DOCUMENT TEXT:
□ □ □
By Shmuel Katz
A couple of my childhood friends married off children in the last week. Goldie and I have known Sam and Leah Novick and Moshe and Ronna Teren for our entire married lives. Both couples grew up in Chicago, so I knew the parents (on one side) for each of these weddings for practically my entire life. I was the presiding Kohein at Yoni Teren’s pidyon haben (my first) which made that simcha a bit more meaningful for me personally as well.
At the weddings, a couple of points jumped out at me. The first was that it was truly a pleasure to be seeing so many people I know from Chicago—at a simcha! One of the definite downers about living here is the multitude of burials we end up attending. There are many people who choose to be interred here in Israel (usually at Har Hamenuchot or at the Eretz Hachayim cemetery near Bet Shemesh). While it is a definite zechut to participate in giving a final kavod, there are many friends whom I see all too often at funerals.
It gets to the point when you feel funny going to a burial, because of all the people you end up seeing that you haven’t seen in a while (at least since the last funeral). I even tried to plan a special “Former Chicagoan non-funeral get together,” but without Sunday as an available “free day,” that event never came off.
So having a chance to see many of my old friends in a non-funereal setting was a real pleasure. Especially because I know that many of them were thinking the same thing as I was and were truly happy to be able to express a proper greeting and enthusiasm upon seeing each other.
The other thing that struck me was the difference in expectations from Israel to the U.S. I am not going to say that there is no such thing as a formal wedding in Israel, because they do exist. Yet, the general (non-yeshivish) wedding (or any other simcha) is really vastly different here. A suit (other than for the ba’alei simcha) is more the exception than the rule; white shirts and dress pants are the most common form of dress.
□ □ □
Collection entries:
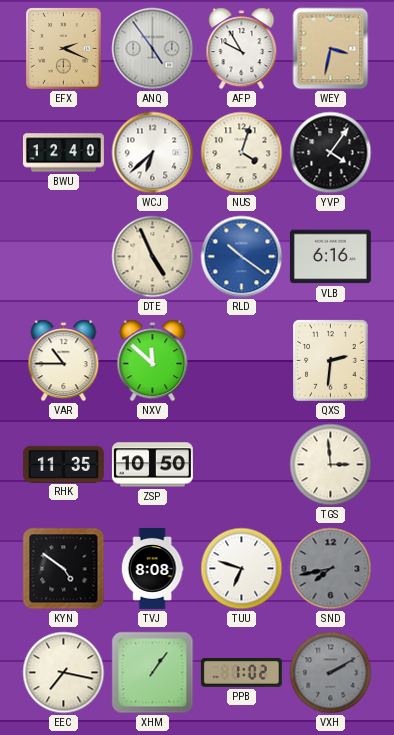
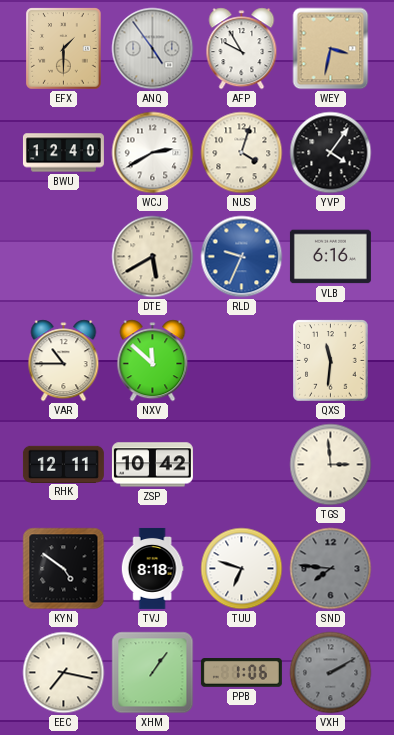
EFX: 2:19 -> 1:30
WCJ: 6:38 -> 2:40
DTE: 4:56 -> 5:40
RLD: 10:21 -> 9:34
QXS: 2:31 -> 11:31
RHK: 11:35 -> 12:11
ZSP: 10:50 -> 10:42
TVJ: 8:08 -> 8:18
SND: 7:43 -> 7:46
PPB: 1:02 -> 1:06
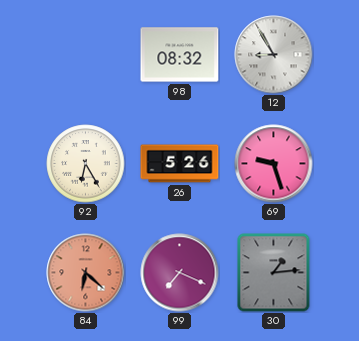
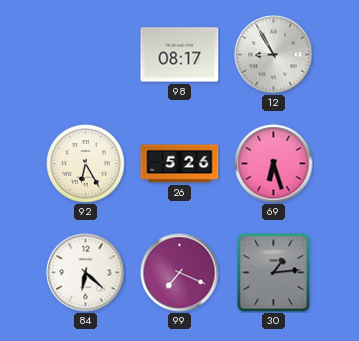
98: 08:32 -> 08:17
69: 9:27 -> 6:27
84 dial: salmon -> white
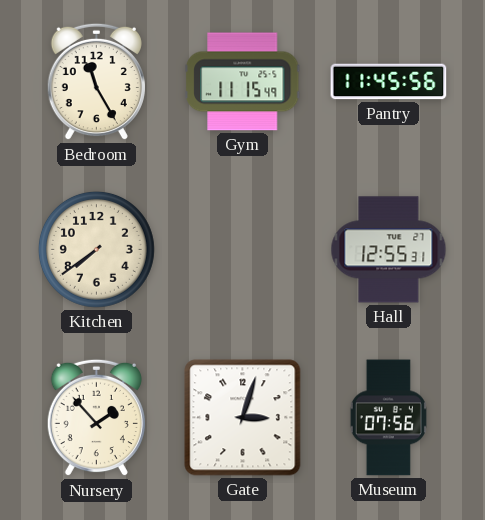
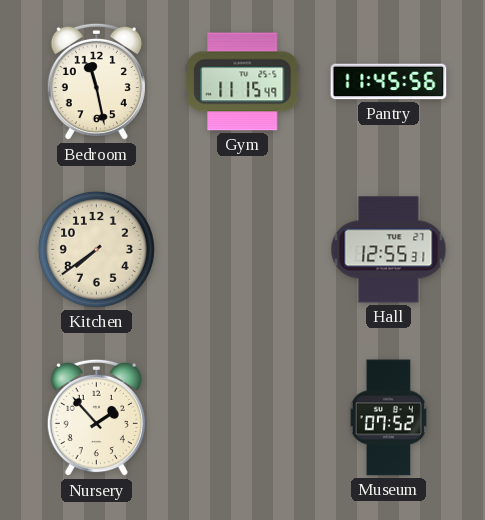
Bedroom: 11:25 -> 11:28
Gate: 3:03 -> none
Museum: 07:56 -> 07:52
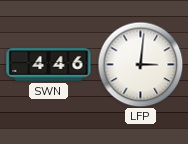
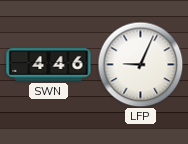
LFP: 3:01 -> 9:04
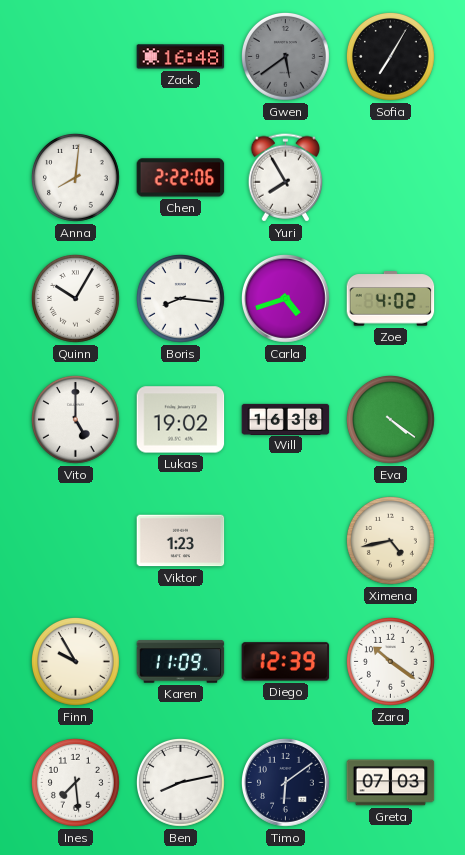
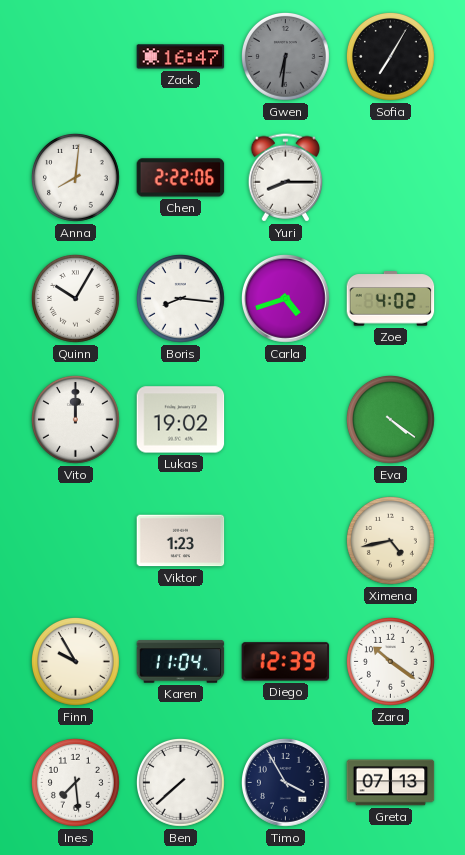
Zack: 16:48 -> 16:47
Gwen: 5:39 -> 6:31
Yuri: 7:55 -> 8:15
Vito: 5:00 -> 12:00
Will: 16:38 -> none
Karen: 11:09 -> 11:04
Ben: 8:13 -> 7:38
Timo: 6:09 -> 3:55
Greta: 07:03 -> 07:13
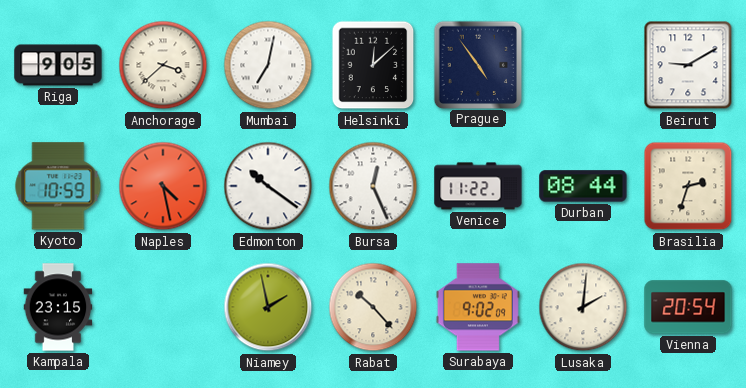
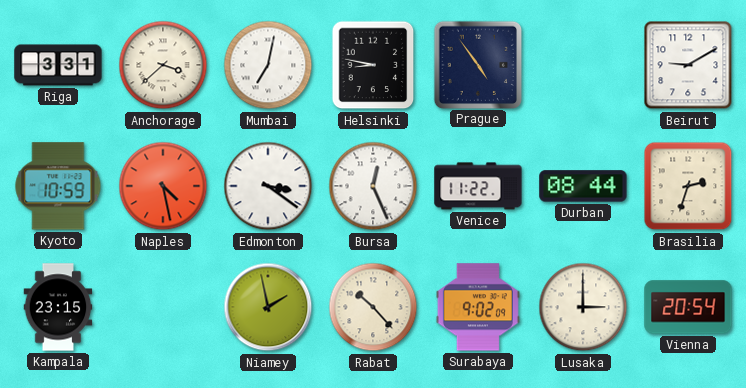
Riga: 9:05 -> 3:31
Helsinki: 12:08 -> 8:47
Edmonton: 10:21 -> 3:21
Lusaka: 2:01 -> 3:00
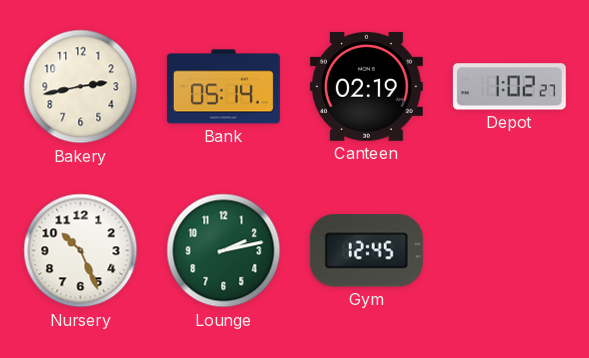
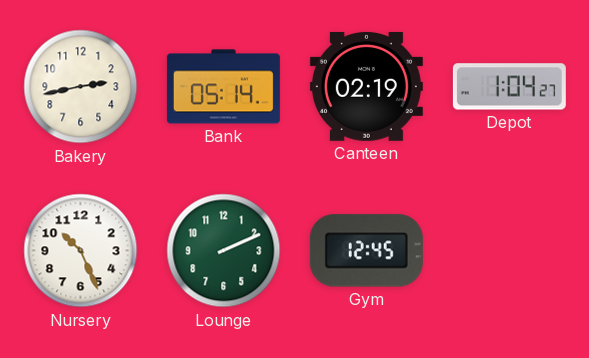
Depot: 1:02 -> 1:04
Lounge: 2:13 -> 2:11
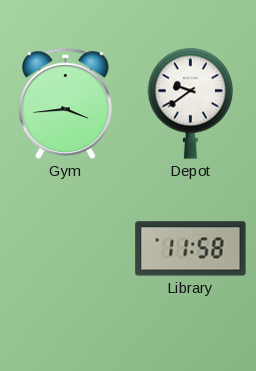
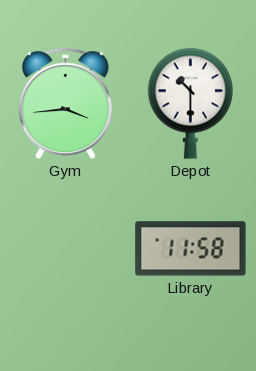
Depot: 9:39 -> 10:30
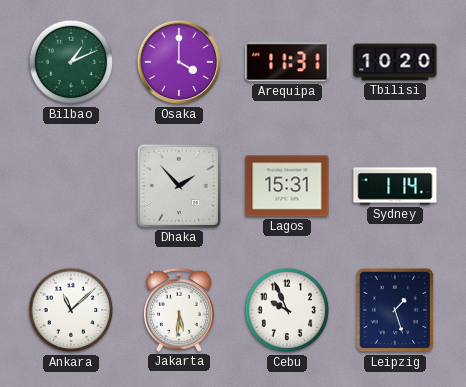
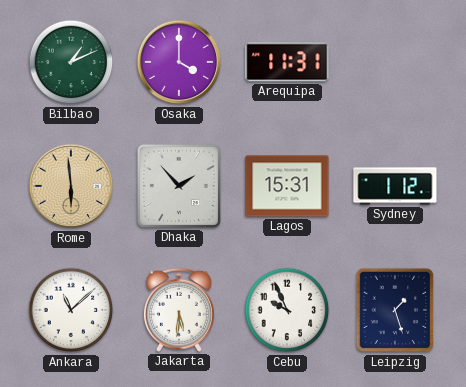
Tbilisi: 10:20 -> none
Rome: none -> 5:59
Sydney: 1:14 -> 1:12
□ □ □
DIRECTIVE 1: Shorten the paragraph in the wedding essay that begins "At the weddings, a couple of points jumped out at me" while keeping its main facts.
DIRECTIVE 2: Rewrite the wedding essay starting at "It gets to the" and ending at "never came off.", with "burial" replaced by "graveside service".
DIRECTIVE 3: Please continue the wedding essay from where it stops.

TASK OUTPUT 1: At the weddings, the writer first noticed the pleasure of seeing many people from Chicago at a happy occasion. Living in Israel means attending many burials, because many people choose to be buried there, usually at Har Hamenuchot or the Eretz Hachayim cemetery near Bet Shemesh. Giving a final honor is a privilege, but the writer sees many friends all too often at funerals.

TASK OUTPUT 2:
It gets to the point when you feel funny going to a graveside service, because of all the people you end up seeing that you haven’t seen in a while (at least since the last funeral). I even tried to plan a special “Former Chicagoan non-funeral get together,” but without Sunday as an available “free day,” that event never came off.

TASK OUTPUT 3:
And when I say “for the ba’alei simcha,” I do not mean all of them. While the parents at the Novick wedding wore suits, the groom himself did not. The groom (a student in the Shavei Chevron Yeshiva) wore a white shirt (untucked) and a pair of khakis. Which is quite normal here. One of my old schoolmates was sitting with us at the table and commented how he “stood up” at the bride’s parents’ wedding, shelling out over $300 for a rented tux, while the groom at this wedding wore khakis!
This led to a discussion of our upcoming simcha, Mordechai’s bar mitzvah. The dress code has been a hot topic in our house. Mordechai likes the way he looks in a suit and decided that all the men have to wear suits for the bar mitzvah (at least for the party).
Chaim could not believe it. While he certainly wears one in the U.S., he never dreamed that he would have to bring one with him for the bar mitzvah. I myself usually wear a suit only for the Yamim Noraim and resisted strongly. Yet, in the end, it’s Mordechai’s simcha, so I am pretty resigned to it.
In contrast, I look at Chaim’s bar mitzvah photos and am stunned by the difference in our appearance from those days. Not just that we look older, but you can clearly see how much more formally we approached our lives and the simcha at the time. Living here truly is living at a different pace, and for us, at least, with a much more relaxed approach. v
Shmuel Katz is the executive director of Yeshivat Migdal HaTorah (www.migdalhatorah.org), a new gap-year yeshiva. Shmuel, his wife Goldie, and their six children made aliyah in July of 2006. Before making aliyah, he was the executive director of the Yeshiva of South Shore in Hewlett. You can contact him at firstname.lastname@example.org.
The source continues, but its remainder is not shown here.